ST2023 juga penting penting untuk dilakukan karena pertanian Tanah Air memiliki potensi yang cukup besar untuk dikembangkan. Hal itu terlihat dari adanya petani muda yang melek teknologi serta diimbangi dengan jumlah penduduk usia produktif yang mencapai 70,72%.
Faktor lainnya yakni keanekaragaman hayati yang dimiliki Indonesia menjadi potensi tersendiri yang bisa dikembangkan. Serta kondisi agroklimat yang sangat mendukung seperti curah hujan dan energi matahari melimpah.
Belum lagi potensi lahan pertanian dan sumber daya kelautan sangat besar. Indonesia memiliki daratan mencapai 1,9 juta km2 dan luas wilayah perairan mencapai 6,3 juta km2.

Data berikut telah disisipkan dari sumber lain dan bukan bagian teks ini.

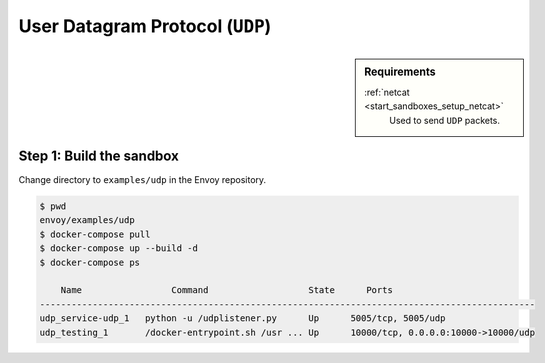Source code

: .. _install_sandboxes_udp:

User Datagram Protocol (``UDP``)
================================

.. sidebar:: Requirements

   .. include:: _include/docker-env-setup-link.rst

   :ref:`netcat <start_sandboxes_setup_netcat>`
	Used to send ``UDP`` packets.


Step 1: Build the sandbox
*************************

Change directory to ``examples/udp`` in the Envoy repository.

.. code-block:: console

  $ pwd
  envoy/examples/udp
  $ docker-compose pull
  $ docker-compose up --build -d
  $ docker-compose ps

      Name                 Command                   State      Ports
  ----------------------------------------------------------------------------------------------
  udp_service-udp_1   python -u /udplistener.py      Up      5005/tcp, 5005/udp
  udp_testing_1       /docker-entrypoint.sh /usr ... Up      10000/tcp, 0.0.0.0:10000->10000/udp
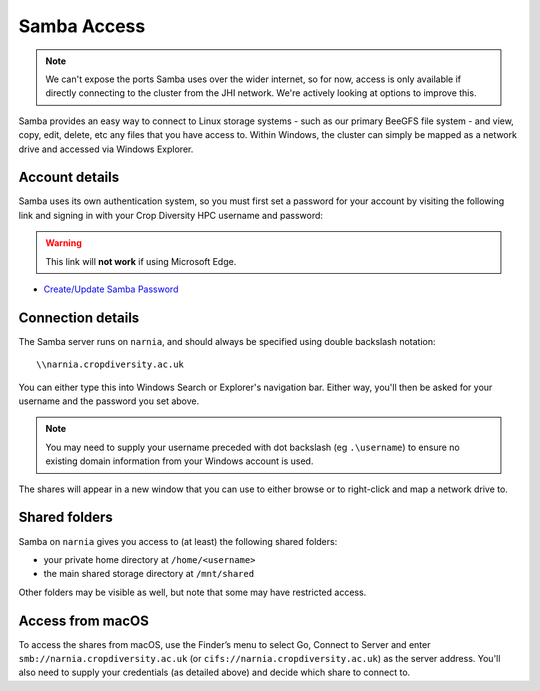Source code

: Samba Access
============

.. note::
  We can't expose the ports Samba uses over the wider internet, so for now, access is only available if directly connecting to the cluster from the JHI network. We're actively looking at options to improve this.

Samba provides an easy way to connect to Linux storage systems - such as our primary BeeGFS file system - and view, copy, edit, delete, etc any files that you have access to. Within Windows, the cluster can simply be mapped as a network drive and accessed via Windows Explorer.


Account details
---------------

Samba uses its own authentication system, so you must first set a password for your account by visiting the following link and signing in with your Crop Diversity HPC username and password:

.. warning::
  This link will **not work** if using Microsoft Edge.

- `Create/Update Samba Password <https://help.cropdiversity.ac.uk/samba>`_


Connection details
------------------

The Samba server runs on ``narnia``, and should always be specified using double backslash notation::

  \\narnia.cropdiversity.ac.uk
  
You can either type this into Windows Search or Explorer's navigation bar. Either way, you'll then be asked for your username and the password you set above.

.. note::
  You may need to supply your username preceded with dot backslash (eg ``.\username``) to ensure no existing domain information from your Windows account is used.

The shares will appear in a new window that you can use to either browse or to right-click and map a network drive to.


Shared folders
--------------

Samba on ``narnia`` gives you access to (at least) the following shared folders:

* your private home directory at ``/home/<username>``
* the main shared storage directory at ``/mnt/shared``

Other folders may be visible as well, but note that some may have restricted access.


Access from macOS
-----------------

To access the shares from macOS, use the Finder’s menu to select Go, Connect to Server and enter ``smb://narnia.cropdiversity.ac.uk`` (or ``cifs://narnia.cropdiversity.ac.uk``) as the server address. You'll also need to supply your credentials (as detailed above) and decide which share to connect to.


.. raw:: html
   
   <script defer data-domain="cropdiversity.ac.uk" src="https://plausible.hutton.ac.uk/js/plausible.js"></script>
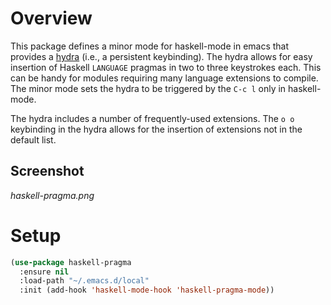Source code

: * Overview

This package defines a minor mode for haskell-mode in emacs that provides a
[[https://github.com/abo-abo/hydra][hydra]] (i.e., a persistent keybinding).  The hydra allows for easy insertion of
Haskell ~LANGUAGE~ pragmas in two to three keystrokes each.  This can be handy
for modules requiring many language extensions to compile.  The minor mode sets
the hydra to be triggered by the ~C-c l~ only in haskell-mode.

The hydra includes a number of frequently-used extensions.  The ~o o~ keybinding
in the hydra allows for the insertion of extensions not in the default list.

** Screenshot
[[haskell-pragma.png]]

* Setup

#+BEGIN_SRC emacs-lisp
(use-package haskell-pragma
  :ensure nil
  :load-path "~/.emacs.d/local"
  :init (add-hook 'haskell-mode-hook 'haskell-pragma-mode))
#+END_SRC
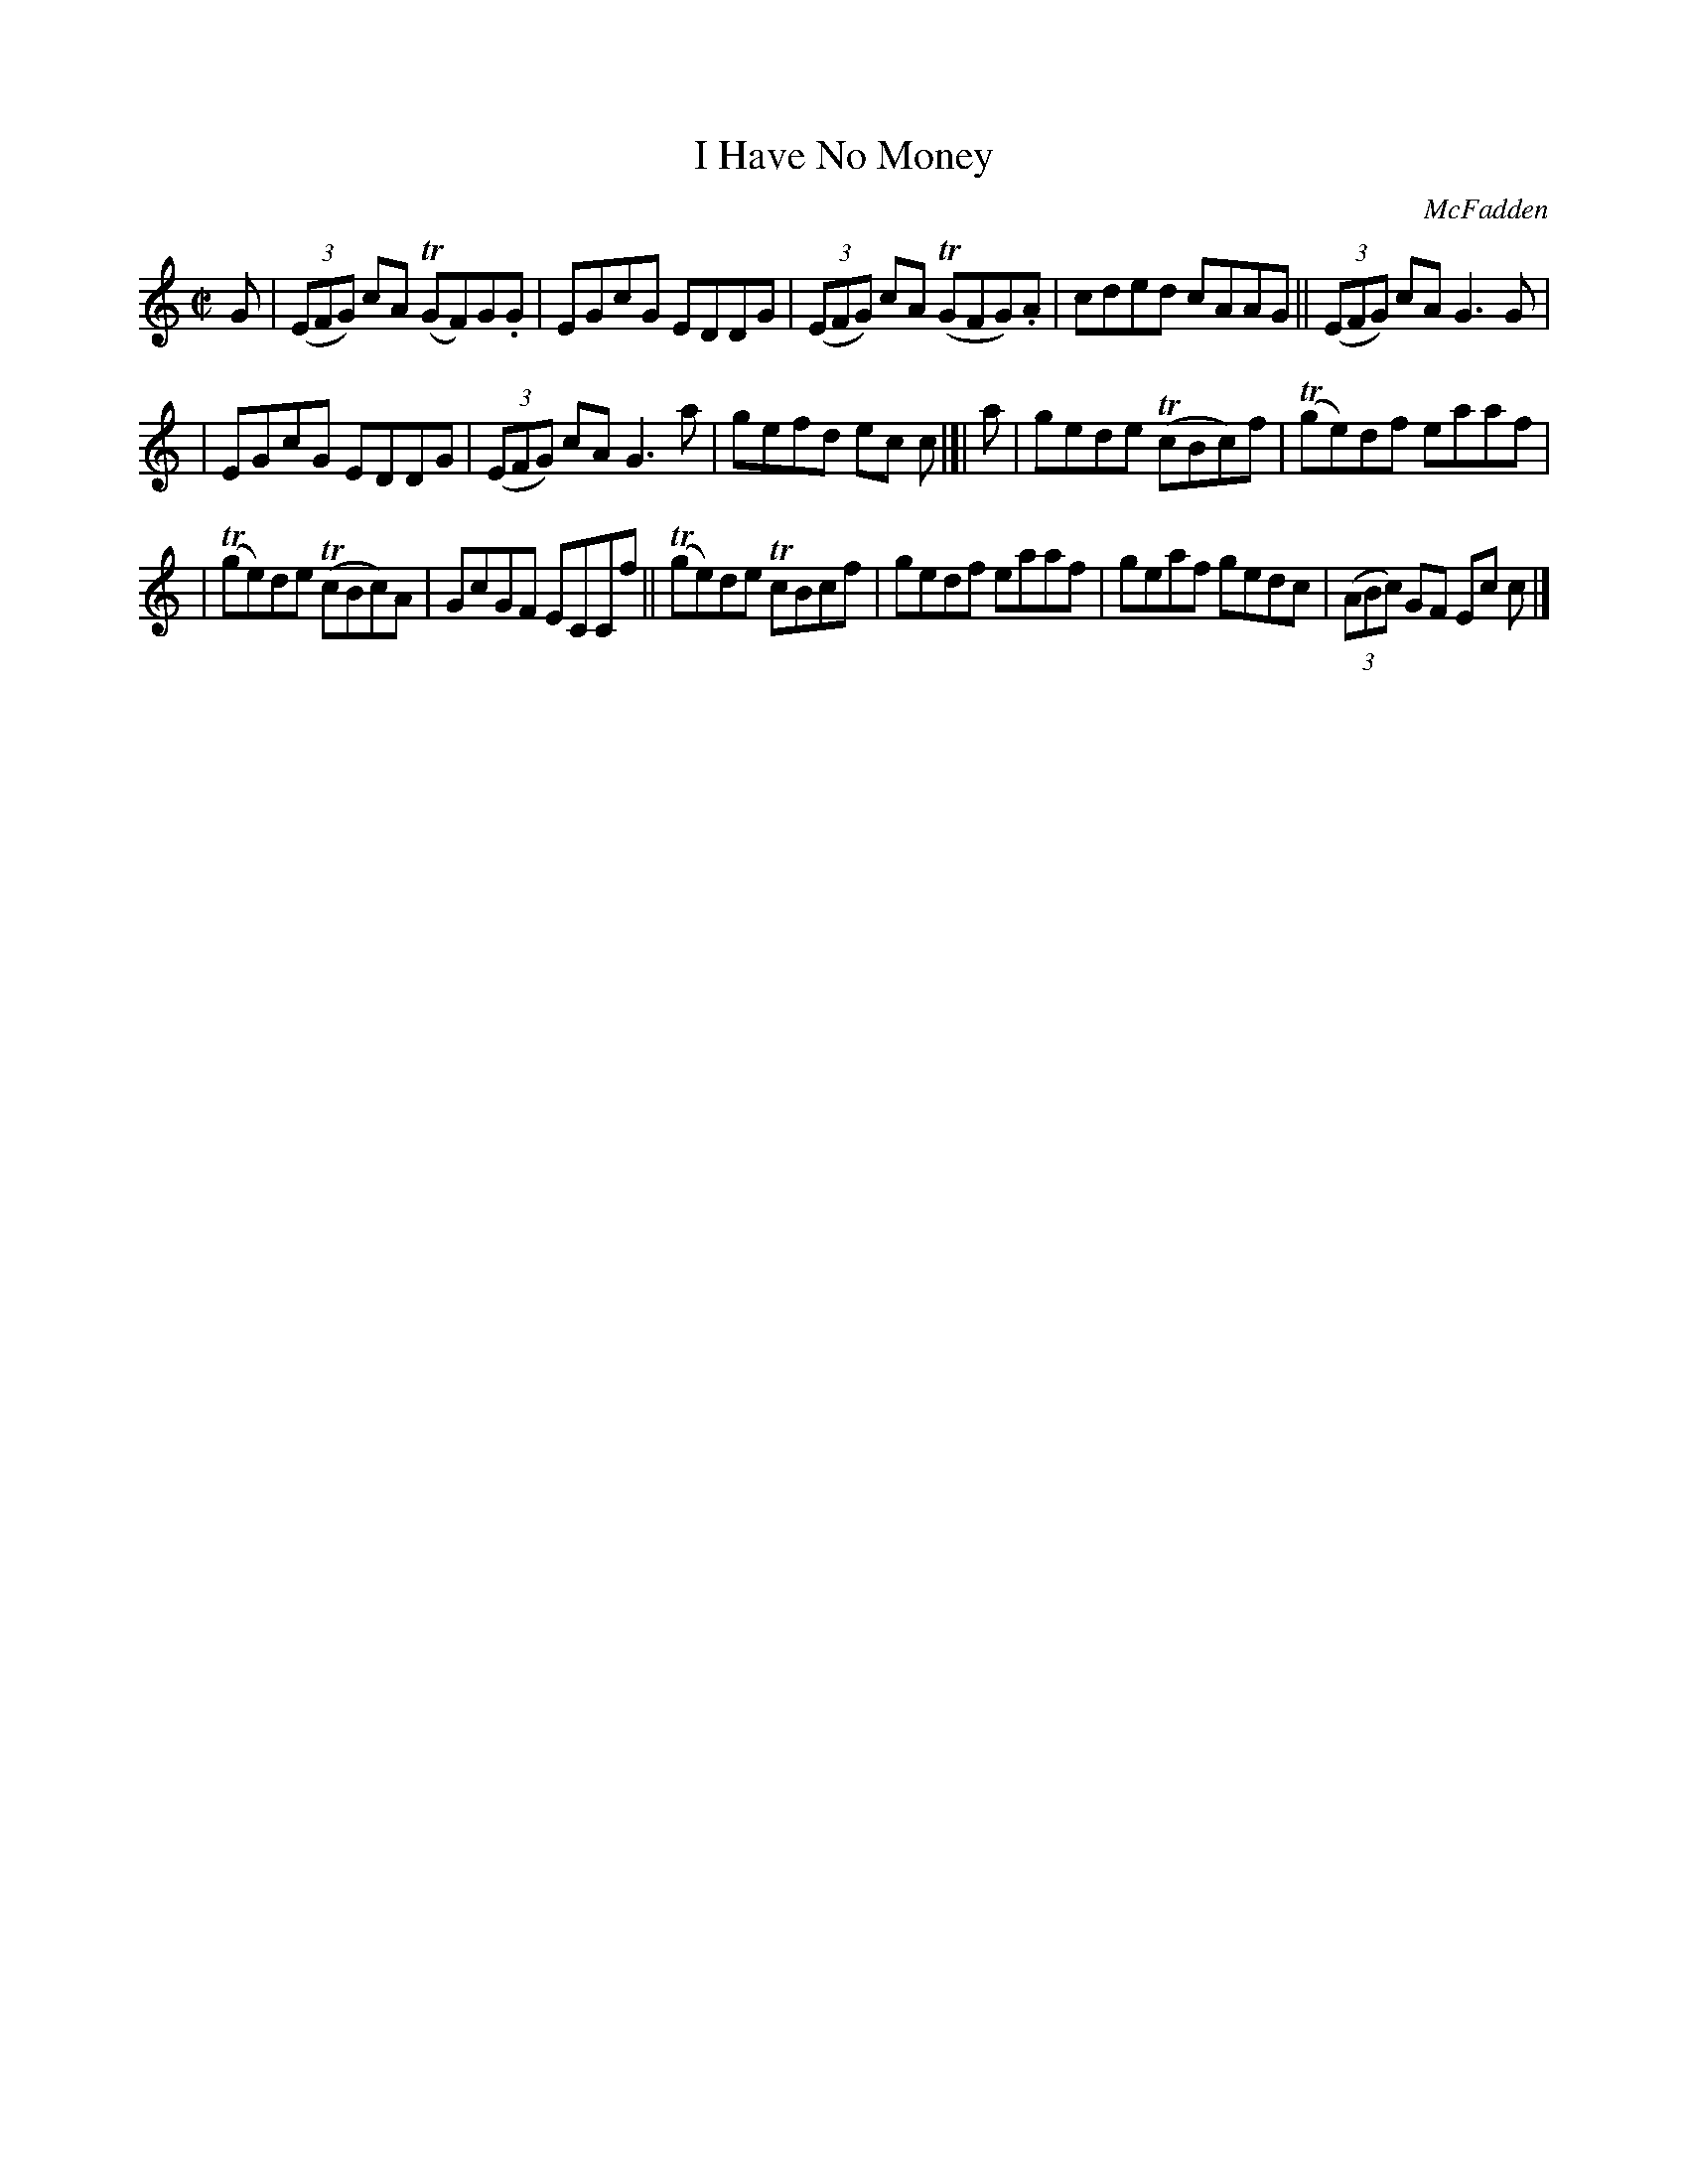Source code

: X: 1356
T: I Have No Money
R: reel
O: McFadden
B: O'Neill's 1850 #1356
Z: Trish O'Neil
M: C|
L: 1/8
K: C
G | (3(EFG) cA T(GF)G.G | EGcG EDDG | (3(EFG) cA T(GFG).A | cded cAAG || (3(EFG) cA G3G |
| EGcG EDDG | (3(EFG) cAG3a | gefd ec c |[| a | gede T(cBc)f | T(ge)df eaaf |
| T(ge)de T(cBc)A | GcGF ECCf || T(ge)de TcBcf | gedf eaaf | geaf gedc | (3(ABc) GF Ec c |]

Tak hanya itu, ST 2023 juga bisa bermanfaat untuk mendukung produktivitas pertanian karena mampu menghasilkan sejumlah data antara lain pelaku usaha pertanian, potensi gagal panen, volume & nilai produksi komoditas pertanian, lahan pertanian, struktur demografi petani, penggunaan pupuk, pendapatan jasa pertanian, penggunaan bibit rekayasa genetika, geospasial statistik pertanian, penerapan teknologi modern, akses keuangan, dan lainnya.
Beragam data yang dihasilkan ST 2023 tentu bisa dimanfaatkan oleh sejumlah pihak untuk bersama menggenjot pertumbuhan sektor pertanian dalam negeri. Serta secara gotong royong bersama mengatasi ancaman krisis pangan yang sedang terjadi secara global.